The plan ran into storms, however. When Yar’ Adua assumed power, he refused to dance to Obasanjo’s tunes. He was determined to leave a legacy of his own. Obasanjo was not given any space to maneouvre. But unfortunately, Yar’ Adua became seriously sick and died in 2010. Obasanjo jumped out of his political doghouse and started prompting Jonathan to run on his own terms in 2011, even though many northern leaders preferred that he allowed one of theirs to replace him.
Soon, Obasanjo found out he had lost his place in the PDP even under Jonathan. It was so bad he was almost ignominiously booted out of his Board of Trustees Chairman post. In the middle of 2013, he resigned from the post. President Jonathan was later on to describe Obasanjo as “a goat seller who, after selling his goat, refuses to release the rope”. The Ota-born chicken farmer went home and started the war that led, ultimately, to the end of PDP’s reign.
In January 2014, he published one of his series of scandalous open letters to President Jonathan, accusing him of every abominable sin under the sun, including training snipers to kill his political opponents. A man under whose watch many prominent people were murdered was accusing a president who never recorded a single such incident in his five and half years as President!
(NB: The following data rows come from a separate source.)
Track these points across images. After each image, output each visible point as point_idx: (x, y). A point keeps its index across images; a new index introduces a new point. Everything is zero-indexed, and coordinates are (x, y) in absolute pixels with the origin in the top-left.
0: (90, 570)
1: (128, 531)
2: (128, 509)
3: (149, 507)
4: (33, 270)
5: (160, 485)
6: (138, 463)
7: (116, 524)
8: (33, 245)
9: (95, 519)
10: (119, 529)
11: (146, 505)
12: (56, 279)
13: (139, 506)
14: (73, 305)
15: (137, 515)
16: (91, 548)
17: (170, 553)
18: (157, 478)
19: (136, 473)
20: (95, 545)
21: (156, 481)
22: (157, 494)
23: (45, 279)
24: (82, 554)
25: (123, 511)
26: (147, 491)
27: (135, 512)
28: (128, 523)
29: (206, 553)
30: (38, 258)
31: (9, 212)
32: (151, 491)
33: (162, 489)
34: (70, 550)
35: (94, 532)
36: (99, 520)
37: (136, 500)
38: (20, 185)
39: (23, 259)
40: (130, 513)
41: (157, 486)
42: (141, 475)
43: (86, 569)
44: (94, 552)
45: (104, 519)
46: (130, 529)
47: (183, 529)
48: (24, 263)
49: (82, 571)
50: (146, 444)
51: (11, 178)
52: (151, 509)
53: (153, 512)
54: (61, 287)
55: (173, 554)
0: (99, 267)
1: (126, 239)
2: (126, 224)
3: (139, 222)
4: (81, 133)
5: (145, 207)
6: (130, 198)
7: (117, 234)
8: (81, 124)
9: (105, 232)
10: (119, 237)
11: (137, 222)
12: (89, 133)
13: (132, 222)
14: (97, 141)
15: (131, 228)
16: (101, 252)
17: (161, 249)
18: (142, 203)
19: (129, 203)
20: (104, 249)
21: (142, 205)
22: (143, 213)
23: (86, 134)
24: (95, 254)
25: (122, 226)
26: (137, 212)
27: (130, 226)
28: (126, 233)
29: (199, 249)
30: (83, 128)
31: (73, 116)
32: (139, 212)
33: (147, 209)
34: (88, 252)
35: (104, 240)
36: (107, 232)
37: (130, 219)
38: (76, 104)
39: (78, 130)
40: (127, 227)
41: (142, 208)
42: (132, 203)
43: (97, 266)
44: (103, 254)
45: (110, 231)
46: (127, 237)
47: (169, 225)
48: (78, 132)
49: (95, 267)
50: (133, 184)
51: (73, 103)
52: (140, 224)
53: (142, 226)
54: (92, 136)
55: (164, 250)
Between April and May 2014, Obasanjo went round many states of the North and persuaded some of the governors he planted in power to run for president to replace Jonathan. Some of these were: Governors Sule Lamido of Jigawa, Rabiu Kwankwaso of Kano, Magatakarda Wamakko of Sokoto and Babangida Aliyu of Niger. Some of these OBJ-made governors were at the forefront of the rebellion against Jonathan.
The tipping point came when five of the rebel governors decamped from PDP and joined the newly amalgamated All Progressives Congress (APC) which was put together by Asiwaju Bola Ahmed Tinubu and General Muhammadu Buhari.
From that point on, the rapid emaciation of the PDP could no longer be stopped. Obasanjo was relentless in his attacks on Jonathan. Apart from writing public letters, he also nudged some of his out-of-work former ministers, such as Oby Ezekwesili, Nasir el Rufai and lately, Charles Soludo, to slam the Jonathan administration each time they got the chance to go public. Obasanjo climaxed his choreography with the public tearing of his PDP membership card a couple of months to the presidential election.
Of course, PDP’s fall from power under the watch of President Jonathan was further helped by the President’s failure to take decisive steps when and where he needed to. This made him subject to blackmail. Jonathan surrounded himself with people who posed as his lovers but were actually deceivers. They took whatever they could from him and abandoned him when he needed them most. Matters were not helped by his sloppy handling of the Boko Haram insurgency, which grew from a small pox on the nose to a plague that wracked the whole nation.
Perhaps, if Jonathan had been a little more in charge and decisive, he would have prevented some of the little problems that ballooned to decide for him only one term in office. But Obasanjo was the headwind that chipped away, unchallenged, at the pedestal of his presidential power.